What I'm wanting to do is make it so that when I'm logged in with my AD account, I can be in read/write mode, but when anyone else logs in with credentials I give them, they are in read only mode.

When I ran this on a Windows Server 2k machine I was able to do this without any issues and it was fairly fast.
Okay, I have a little bit of an update.  I figured out how to tie the authentication to the AD.  It was a little different with the previous version of FTP.  I have also determined that the firewall on the FTP server must be blocking something and I need to find out what it is.  When I connect with the firewall off, it seems fine.

Also, I was hoping there was a way to use just the user name withou having to specify the domain.  In other words, I'm having to use "domain\username" to log in, instead of just "username".
With IIS7 manager just right-click on Sites and Add FTP Site. Once added you get a dialog like in the first screenshot. Dbl-click authorization and you can add users or groups for read, write or both (see 2nd screen shot) - as for performance issue I have been unable to replicate.

Good Luck
IIS7-FTP.png
IIS7-FTP-Adduser.png
Whoops - sorry, guess you already had that. Was otherwise occupied for a few hours and didn't refresh before posting last comment :)
Maybe I don't have the correct version of IIS installed.  It looks like 7.0.x.  I included a print screen of the Win 2k8 and IIS versions.
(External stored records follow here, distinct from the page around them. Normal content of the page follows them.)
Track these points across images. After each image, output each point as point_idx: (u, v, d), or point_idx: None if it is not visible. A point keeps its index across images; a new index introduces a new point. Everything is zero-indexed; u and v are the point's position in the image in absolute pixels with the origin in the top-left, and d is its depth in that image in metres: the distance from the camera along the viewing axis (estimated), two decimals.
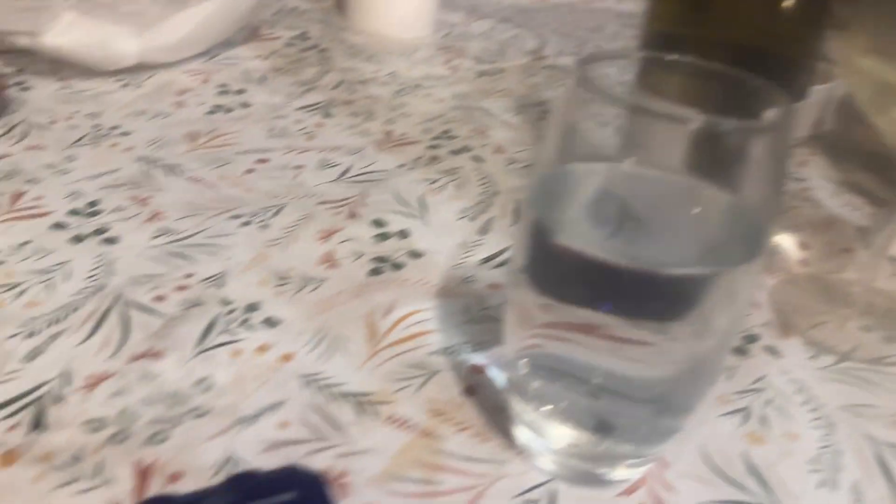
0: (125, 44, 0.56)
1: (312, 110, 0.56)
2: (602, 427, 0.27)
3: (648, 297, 0.25)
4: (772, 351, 0.37)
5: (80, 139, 0.49)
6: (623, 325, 0.25)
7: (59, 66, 0.57)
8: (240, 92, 0.58)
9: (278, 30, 0.70)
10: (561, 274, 0.26)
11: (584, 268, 0.25)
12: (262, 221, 0.42)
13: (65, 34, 0.54)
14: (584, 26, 0.83)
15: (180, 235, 0.40)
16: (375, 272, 0.39)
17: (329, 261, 0.40)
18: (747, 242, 0.26)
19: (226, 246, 0.40)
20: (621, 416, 0.27)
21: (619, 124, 0.25)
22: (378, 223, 0.43)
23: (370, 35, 0.71)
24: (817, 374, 0.36)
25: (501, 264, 0.41)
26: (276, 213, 0.43)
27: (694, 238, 0.26)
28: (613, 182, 0.27)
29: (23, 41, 0.54)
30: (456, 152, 0.52)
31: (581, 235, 0.26)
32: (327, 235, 0.42)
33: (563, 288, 0.26)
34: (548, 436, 0.28)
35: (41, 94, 0.54)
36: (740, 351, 0.37)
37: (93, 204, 0.42)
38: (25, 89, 0.54)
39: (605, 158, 0.27)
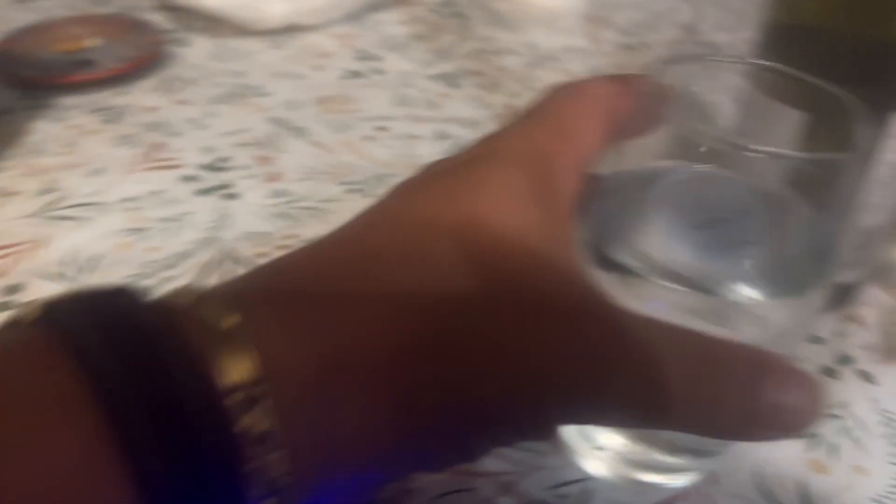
0: (272, 5, 0.59)
1: (441, 80, 0.57)
2: (651, 436, 0.27)
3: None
4: (865, 376, 0.35)
5: (222, 97, 0.53)
6: None
7: (217, 24, 0.61)
8: (377, 58, 0.60)
9: None
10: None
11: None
12: (367, 190, 0.44)
13: None
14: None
15: (293, 197, 0.43)
16: None
17: None
18: (816, 266, 0.25)
19: (331, 211, 0.42)
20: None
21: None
22: None
23: (515, 2, 0.71)
24: None
25: None
26: (383, 183, 0.45)
27: (768, 258, 0.25)
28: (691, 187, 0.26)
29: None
30: None
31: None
32: None
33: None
34: (592, 436, 0.28)
35: (196, 50, 0.59)
36: (829, 372, 0.35)
37: (223, 160, 0.46)
38: (183, 45, 0.59)
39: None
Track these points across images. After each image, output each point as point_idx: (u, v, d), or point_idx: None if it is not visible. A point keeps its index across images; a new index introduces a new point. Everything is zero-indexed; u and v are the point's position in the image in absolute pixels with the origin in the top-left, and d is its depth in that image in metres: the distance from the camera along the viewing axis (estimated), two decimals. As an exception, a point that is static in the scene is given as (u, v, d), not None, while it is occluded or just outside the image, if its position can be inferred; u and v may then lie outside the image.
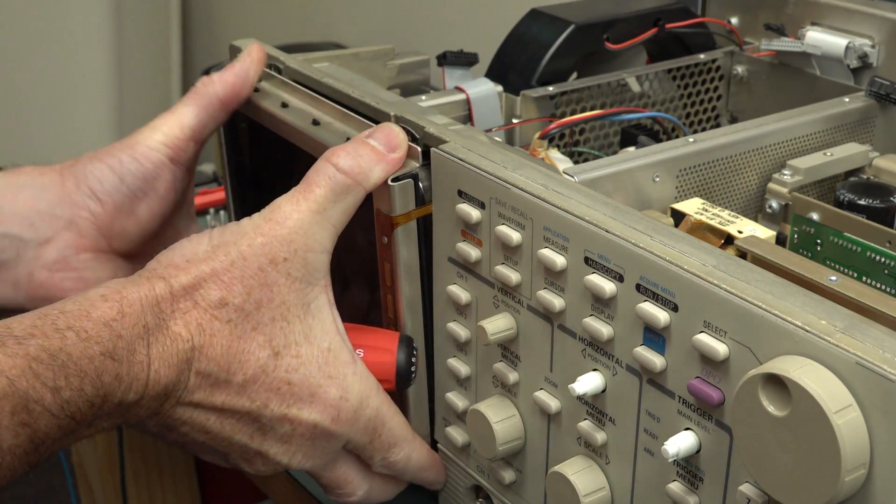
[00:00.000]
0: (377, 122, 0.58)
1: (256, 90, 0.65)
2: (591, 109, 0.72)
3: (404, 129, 0.57)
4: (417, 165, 0.55)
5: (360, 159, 0.53)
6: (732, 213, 0.56)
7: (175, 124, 0.63)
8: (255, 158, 0.70)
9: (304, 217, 0.52)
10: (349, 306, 0.63)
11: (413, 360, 0.57)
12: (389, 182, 0.54)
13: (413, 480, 0.60)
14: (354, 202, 0.54)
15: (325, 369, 0.53)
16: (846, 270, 0.54)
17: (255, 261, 0.51)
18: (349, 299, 0.63)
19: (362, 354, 0.56)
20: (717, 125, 0.79)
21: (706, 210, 0.56)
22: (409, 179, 0.55)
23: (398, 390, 0.57)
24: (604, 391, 0.48)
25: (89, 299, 0.48)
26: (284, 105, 0.62)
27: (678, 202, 0.58)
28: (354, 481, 0.57)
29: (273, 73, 0.66)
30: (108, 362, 0.46)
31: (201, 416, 0.51)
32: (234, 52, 0.69)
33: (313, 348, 0.53)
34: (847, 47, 0.71)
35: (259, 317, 0.51)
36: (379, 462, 0.57)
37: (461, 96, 0.71)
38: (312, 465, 0.55)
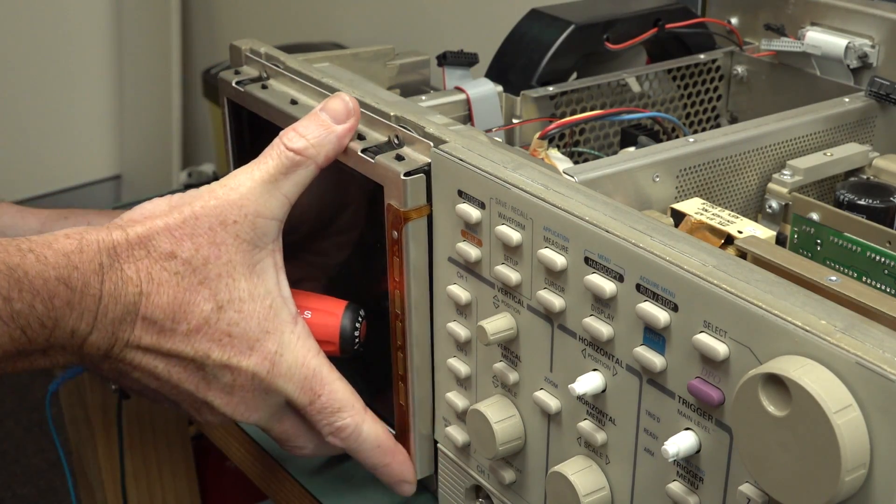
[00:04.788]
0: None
1: (264, 87, 0.66)
2: (591, 109, 0.72)
3: (402, 127, 0.57)
4: (429, 160, 0.55)
5: (309, 136, 0.57)
6: (732, 213, 0.56)
7: None
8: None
9: (255, 185, 0.56)
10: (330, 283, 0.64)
11: (357, 325, 0.60)
12: (402, 176, 0.54)
13: (370, 462, 0.60)
14: (307, 175, 0.57)
15: (264, 324, 0.56)
16: (846, 270, 0.54)
17: (206, 221, 0.55)
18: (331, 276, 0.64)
19: (310, 316, 0.59)
20: (717, 125, 0.79)
21: (706, 210, 0.56)
22: (422, 174, 0.55)
23: (342, 355, 0.60)
24: (604, 391, 0.48)
25: (54, 235, 0.53)
26: (294, 102, 0.63)
27: (678, 202, 0.58)
28: (303, 436, 0.61)
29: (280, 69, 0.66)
30: (62, 287, 0.50)
31: (150, 361, 0.55)
32: (234, 52, 0.69)
33: (255, 305, 0.56)
34: (847, 47, 0.71)
35: (206, 272, 0.55)
36: (326, 428, 0.59)
37: (461, 96, 0.71)
38: (258, 419, 0.59)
When I try to administer the Default FTP site, it makes me use the IIS 6 Manager.

If I right-click Sites in IIS 7 Manager, it doesn't give me FTP as an option.
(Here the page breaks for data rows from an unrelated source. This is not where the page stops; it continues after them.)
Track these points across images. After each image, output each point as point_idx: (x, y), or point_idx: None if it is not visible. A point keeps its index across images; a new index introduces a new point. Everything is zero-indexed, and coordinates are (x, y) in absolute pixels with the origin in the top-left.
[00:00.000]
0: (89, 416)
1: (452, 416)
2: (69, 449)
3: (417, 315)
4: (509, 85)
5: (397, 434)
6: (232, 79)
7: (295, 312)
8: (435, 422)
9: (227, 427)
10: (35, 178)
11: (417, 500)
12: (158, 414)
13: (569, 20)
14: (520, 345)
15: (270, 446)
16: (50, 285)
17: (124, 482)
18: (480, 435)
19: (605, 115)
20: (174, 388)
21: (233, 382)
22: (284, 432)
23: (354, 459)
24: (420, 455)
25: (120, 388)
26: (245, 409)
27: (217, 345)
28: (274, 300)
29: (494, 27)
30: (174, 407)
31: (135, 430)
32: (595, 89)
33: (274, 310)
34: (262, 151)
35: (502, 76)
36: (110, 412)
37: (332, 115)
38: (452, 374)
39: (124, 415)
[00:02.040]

The article in that link you posted showed me where to download FTP 7.5, so let me get that installed and see if things look a little different.  I'm assuming I can install it over the top of the current FTP version that's there.
Yeah - my screenshots were from 2008 R2 (I have no 2008 left) - so it sounds like you might need the 7.5 update.
So SP2 is not the same as R2.  Is my 2008 installation out of date?
No, SP2 is not the same. 2008 R2 is like Windows 2003 R2, a 2nd release of Windows 2008. There are quite a few differences. Windows 2008 is same codebase as Vista, 2008 R2 is same codebase as Windows 7 and has a quite a few more features.
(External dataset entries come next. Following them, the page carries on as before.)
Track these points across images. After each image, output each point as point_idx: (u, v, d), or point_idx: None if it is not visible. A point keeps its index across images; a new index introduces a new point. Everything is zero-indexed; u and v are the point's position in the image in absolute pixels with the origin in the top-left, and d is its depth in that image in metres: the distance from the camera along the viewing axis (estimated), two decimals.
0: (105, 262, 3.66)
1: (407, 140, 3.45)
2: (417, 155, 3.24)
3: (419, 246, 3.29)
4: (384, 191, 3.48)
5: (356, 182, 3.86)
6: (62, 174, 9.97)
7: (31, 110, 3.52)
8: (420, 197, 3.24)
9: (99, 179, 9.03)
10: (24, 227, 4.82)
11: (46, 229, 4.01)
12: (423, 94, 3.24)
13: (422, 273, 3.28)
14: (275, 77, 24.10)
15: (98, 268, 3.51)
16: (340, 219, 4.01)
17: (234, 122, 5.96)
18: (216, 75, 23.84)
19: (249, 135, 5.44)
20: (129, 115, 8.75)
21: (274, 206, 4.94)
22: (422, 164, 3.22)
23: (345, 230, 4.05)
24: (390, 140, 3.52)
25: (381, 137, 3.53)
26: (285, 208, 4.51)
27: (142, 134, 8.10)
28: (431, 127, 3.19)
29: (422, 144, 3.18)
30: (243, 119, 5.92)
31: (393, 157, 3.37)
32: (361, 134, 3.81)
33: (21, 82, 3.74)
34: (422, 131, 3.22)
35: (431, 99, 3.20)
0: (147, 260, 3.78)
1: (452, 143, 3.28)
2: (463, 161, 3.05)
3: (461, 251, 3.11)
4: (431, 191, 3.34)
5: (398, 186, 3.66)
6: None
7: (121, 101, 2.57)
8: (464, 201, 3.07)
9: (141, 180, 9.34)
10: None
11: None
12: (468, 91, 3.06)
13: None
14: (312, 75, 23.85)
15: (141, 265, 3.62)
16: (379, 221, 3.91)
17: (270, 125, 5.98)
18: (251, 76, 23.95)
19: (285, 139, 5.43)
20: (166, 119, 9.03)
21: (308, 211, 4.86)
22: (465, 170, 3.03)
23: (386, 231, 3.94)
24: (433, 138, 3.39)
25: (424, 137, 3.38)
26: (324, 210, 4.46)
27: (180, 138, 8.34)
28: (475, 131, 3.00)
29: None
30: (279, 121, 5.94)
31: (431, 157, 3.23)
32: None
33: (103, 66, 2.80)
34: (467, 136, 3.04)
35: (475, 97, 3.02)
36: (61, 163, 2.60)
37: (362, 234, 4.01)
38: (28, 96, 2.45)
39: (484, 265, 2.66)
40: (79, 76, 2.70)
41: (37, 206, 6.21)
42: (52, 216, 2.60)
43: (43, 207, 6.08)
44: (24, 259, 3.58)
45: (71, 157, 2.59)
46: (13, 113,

One thing about 2008 R2 is that it no longer supports 32 bit hardware. A 64-bit instruction set is required.
Well I'm running the 64 bit version of 2008 right now, so that's not an issue.  However, is R2 a free upgrade, or is it a whole new purchase altogether?  Also, can it be installed over the top of an SP2 installation?
If your SP2 is a 64-bit install I think it can be upgraded, otherwise no you can't upgrade a 32-bit OS to a 64-bit OS. I deployed all of mine from scratch.

I don't know if there is a cost to upgrade or not. It showed up on my volume licensing site when it was released so from that I would GUESS it is a free upgrade but I don't know for sure. I don't handle the licensing paperwork.

You may want to post in new EE question on the upgrade cost query - or just check with your reseller.
Okay.  I'm currently in the process of installing FTP 7.5  I will report back.
I only gave "Partially" to the complete solution part because the firewall issues weren't really answered, but this certainly pointed me in the right direction.
Here's what I found on the firewall settiongs.  This thread helped quite a bit:

http://tinyurl.com/345uahg

I actually chose the option that Cayman21 posted, but I'm sure the others worked as well.  His option allowed me to tie it to a service instead of an application.  I can't believe that it's not listed as a well known port in the services list though.  Odd.

Anyhow, it's working great.  Thank you.

By the way, do you know if IIS 7 and FTP 7,5 can be loaded on Windows 2k3 machines?